Es necesario un marco legislativo claro que regule específicamente el cáñamo industrial y el CBD, garantizando su legalidad y promoviendo la industria de estos productos, que tiene un gran potencial económico y terapéutico. La definición precisa del término “cannabis psicoactivo” en la legislación nacional resulta fundamental para evitar interpretaciones restrictivas y asegurar que los productos no psicoactivos, como el CBD, queden expresamente excluidos del ámbito de las sustancias fiscalizadas adaptándonos a la normativa europea en los términos expresados más arriba.

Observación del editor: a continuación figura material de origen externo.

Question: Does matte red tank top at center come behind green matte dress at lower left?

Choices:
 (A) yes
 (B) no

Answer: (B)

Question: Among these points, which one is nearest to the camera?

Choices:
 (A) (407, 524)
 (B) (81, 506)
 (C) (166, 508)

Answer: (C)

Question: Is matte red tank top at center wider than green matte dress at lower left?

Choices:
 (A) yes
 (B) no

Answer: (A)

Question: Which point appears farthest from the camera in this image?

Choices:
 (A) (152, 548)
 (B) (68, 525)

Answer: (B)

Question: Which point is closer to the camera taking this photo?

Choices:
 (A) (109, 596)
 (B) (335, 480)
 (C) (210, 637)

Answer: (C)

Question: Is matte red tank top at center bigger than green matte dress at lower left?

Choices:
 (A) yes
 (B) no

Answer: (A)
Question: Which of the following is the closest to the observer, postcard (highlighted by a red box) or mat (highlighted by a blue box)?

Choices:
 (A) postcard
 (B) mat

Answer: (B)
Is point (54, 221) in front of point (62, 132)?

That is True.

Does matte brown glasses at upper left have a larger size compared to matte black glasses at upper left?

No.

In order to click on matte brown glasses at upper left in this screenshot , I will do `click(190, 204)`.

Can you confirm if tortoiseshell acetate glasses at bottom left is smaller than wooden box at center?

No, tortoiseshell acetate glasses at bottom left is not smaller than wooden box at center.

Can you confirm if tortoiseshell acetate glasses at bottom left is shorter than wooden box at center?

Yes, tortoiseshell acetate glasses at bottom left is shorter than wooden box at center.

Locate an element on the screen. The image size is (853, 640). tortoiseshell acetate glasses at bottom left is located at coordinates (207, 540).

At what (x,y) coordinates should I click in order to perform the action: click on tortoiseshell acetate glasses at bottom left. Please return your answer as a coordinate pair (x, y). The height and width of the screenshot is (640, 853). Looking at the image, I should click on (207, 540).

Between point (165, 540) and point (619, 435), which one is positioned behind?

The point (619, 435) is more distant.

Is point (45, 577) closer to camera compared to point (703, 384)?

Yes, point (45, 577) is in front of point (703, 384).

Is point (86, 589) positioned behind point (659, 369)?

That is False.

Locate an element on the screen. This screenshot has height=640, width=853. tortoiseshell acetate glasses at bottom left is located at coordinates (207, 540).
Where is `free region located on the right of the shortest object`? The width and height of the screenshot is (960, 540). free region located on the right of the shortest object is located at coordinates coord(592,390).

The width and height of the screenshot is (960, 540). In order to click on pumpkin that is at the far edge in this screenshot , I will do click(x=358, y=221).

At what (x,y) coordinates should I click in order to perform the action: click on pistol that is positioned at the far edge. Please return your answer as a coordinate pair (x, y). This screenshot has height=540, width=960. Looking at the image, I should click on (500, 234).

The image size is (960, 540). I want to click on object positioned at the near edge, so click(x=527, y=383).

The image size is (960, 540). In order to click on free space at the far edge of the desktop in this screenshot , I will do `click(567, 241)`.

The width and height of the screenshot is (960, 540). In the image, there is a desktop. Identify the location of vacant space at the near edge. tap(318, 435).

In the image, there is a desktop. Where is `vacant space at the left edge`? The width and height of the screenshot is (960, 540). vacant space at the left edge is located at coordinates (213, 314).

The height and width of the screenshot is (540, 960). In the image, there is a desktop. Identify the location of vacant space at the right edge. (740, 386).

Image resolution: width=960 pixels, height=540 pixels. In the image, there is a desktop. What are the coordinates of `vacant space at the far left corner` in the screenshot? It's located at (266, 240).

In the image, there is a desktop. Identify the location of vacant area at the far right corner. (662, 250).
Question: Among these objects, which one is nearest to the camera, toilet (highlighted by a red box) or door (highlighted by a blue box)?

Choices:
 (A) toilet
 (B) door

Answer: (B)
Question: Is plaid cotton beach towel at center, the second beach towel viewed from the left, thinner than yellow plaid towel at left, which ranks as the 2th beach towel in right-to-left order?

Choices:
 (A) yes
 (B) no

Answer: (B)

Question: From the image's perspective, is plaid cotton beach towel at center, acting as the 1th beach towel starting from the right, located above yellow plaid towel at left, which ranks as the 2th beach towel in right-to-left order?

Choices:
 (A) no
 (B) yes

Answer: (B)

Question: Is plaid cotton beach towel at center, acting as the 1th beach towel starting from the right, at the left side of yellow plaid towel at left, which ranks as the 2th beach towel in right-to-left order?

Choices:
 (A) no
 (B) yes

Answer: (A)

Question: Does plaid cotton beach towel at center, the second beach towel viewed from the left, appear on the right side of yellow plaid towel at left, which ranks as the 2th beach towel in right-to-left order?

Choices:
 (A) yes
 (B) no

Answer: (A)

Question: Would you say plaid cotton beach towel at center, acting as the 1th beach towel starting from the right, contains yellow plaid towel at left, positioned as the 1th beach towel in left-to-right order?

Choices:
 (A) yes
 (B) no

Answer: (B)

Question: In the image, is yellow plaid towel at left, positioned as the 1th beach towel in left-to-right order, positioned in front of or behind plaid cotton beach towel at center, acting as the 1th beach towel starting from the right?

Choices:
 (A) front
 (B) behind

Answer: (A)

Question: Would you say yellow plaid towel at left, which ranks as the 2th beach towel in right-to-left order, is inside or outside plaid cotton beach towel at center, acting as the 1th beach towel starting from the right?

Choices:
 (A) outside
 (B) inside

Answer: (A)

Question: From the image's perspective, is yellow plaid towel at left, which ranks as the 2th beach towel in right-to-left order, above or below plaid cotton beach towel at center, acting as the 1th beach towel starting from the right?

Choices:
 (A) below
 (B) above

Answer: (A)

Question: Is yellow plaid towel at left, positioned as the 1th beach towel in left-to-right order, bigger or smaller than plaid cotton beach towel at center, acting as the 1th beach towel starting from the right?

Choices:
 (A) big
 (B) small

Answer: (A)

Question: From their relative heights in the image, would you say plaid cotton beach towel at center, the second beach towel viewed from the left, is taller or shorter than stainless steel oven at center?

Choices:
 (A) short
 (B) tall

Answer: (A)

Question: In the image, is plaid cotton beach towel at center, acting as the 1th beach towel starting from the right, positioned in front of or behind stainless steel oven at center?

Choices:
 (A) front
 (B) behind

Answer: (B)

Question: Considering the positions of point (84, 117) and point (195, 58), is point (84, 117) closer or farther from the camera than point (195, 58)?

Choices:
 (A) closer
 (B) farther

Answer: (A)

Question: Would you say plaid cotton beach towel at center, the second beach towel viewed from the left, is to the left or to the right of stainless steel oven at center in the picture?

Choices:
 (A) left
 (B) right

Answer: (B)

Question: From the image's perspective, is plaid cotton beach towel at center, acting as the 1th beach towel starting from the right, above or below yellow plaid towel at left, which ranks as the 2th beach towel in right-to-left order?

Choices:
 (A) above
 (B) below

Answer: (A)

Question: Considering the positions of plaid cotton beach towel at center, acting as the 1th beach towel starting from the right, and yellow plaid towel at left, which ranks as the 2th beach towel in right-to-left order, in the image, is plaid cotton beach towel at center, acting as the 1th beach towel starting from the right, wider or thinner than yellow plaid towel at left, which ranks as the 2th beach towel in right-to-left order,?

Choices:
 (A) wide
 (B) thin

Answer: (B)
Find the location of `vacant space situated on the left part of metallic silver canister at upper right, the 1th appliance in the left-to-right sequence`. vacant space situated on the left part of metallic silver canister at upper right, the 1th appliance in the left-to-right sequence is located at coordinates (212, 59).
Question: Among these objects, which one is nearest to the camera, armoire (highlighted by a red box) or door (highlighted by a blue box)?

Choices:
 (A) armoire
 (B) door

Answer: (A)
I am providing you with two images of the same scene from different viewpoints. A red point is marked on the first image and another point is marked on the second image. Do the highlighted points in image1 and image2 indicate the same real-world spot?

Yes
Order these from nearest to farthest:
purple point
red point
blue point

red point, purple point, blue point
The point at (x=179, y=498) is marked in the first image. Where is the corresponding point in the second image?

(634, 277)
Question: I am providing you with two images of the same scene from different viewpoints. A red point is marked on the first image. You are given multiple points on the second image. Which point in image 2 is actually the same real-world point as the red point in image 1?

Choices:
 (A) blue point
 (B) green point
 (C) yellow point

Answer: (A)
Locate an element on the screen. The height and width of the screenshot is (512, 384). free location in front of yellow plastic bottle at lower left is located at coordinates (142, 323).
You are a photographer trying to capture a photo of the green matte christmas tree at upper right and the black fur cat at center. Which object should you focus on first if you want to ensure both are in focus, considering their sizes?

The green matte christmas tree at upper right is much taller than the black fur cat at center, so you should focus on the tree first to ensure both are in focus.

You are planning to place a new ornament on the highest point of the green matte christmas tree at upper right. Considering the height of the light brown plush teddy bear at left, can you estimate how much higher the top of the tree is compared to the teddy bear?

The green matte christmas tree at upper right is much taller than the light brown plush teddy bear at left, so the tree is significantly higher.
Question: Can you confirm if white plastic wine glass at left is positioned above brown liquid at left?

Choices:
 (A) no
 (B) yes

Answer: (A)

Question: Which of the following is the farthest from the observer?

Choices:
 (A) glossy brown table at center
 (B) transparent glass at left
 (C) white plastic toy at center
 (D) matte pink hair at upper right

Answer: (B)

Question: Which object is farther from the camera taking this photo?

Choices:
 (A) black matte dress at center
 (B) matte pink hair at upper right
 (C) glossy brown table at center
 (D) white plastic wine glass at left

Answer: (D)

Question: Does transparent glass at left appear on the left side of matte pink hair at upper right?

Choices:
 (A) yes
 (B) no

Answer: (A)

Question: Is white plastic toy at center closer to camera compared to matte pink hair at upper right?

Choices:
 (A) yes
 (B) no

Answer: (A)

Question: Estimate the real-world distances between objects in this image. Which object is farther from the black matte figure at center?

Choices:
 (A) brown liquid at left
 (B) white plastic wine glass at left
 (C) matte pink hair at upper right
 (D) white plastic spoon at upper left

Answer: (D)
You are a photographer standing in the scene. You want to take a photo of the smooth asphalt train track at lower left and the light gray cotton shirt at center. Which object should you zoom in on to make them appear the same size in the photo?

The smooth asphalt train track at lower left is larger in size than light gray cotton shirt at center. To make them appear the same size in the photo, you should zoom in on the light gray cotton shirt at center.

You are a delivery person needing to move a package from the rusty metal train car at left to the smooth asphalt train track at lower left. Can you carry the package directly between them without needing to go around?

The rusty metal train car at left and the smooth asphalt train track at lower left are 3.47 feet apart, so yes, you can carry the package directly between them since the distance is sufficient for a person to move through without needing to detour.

Por otro lado, a nivel continental, varios países han marcado precedentes en la regulación del cannabis medicinal, siendo Alemania uno de los ejemplos más relevantes. El reciente marco legal alemán permite la venta de flores de cannabis en farmacias, sin requerir una autorización de comercialización tradicional. En Portugal, el enfoque ha sido similar, facilitando el acceso a productos de cannabis medicinal sin la necesidad de ensayos clínicos exhaustivos.
En conclusión, la presente regulación del cannabis medicinal en España está suponiendo un avance significativo en el reconocimiento de las propiedades terapéuticas de la planta, y el nuevo real decreto establecerá las condiciones para la elaboración y distribución de productos medicinales derivados del cannabis, suponiendo una oportunidad para mejorar la calidad de vida de los pacientes y usuarios e impulsando su aceptación social. Aunque la regulación no contempla explícitamente el autocultivo medicinal, la legalización de las fórmulas magistrales y el mero reconocimiento del valor terapéutico del cannabis proporcionan una base sólida para seguir trabajando en esta línea, huyendo del monopolio de las farmacéuticas y reconociendo la legitimidad de autoabastecerse de un producto terapéutico. Asimismo, nos recuerda la urgencia de una regulación específica para los productos de CBD, garantizando la seguridad jurídica y promoviendo el desarrollo de esta industria en España.
Por todo ello, estas regulaciones deben ser flexibles y adaptarse tanto a las necesidades de los pacientes como a los avances médicos y sociales.
Muchos años luchando en la sombra para que el cannabis florezca al sol.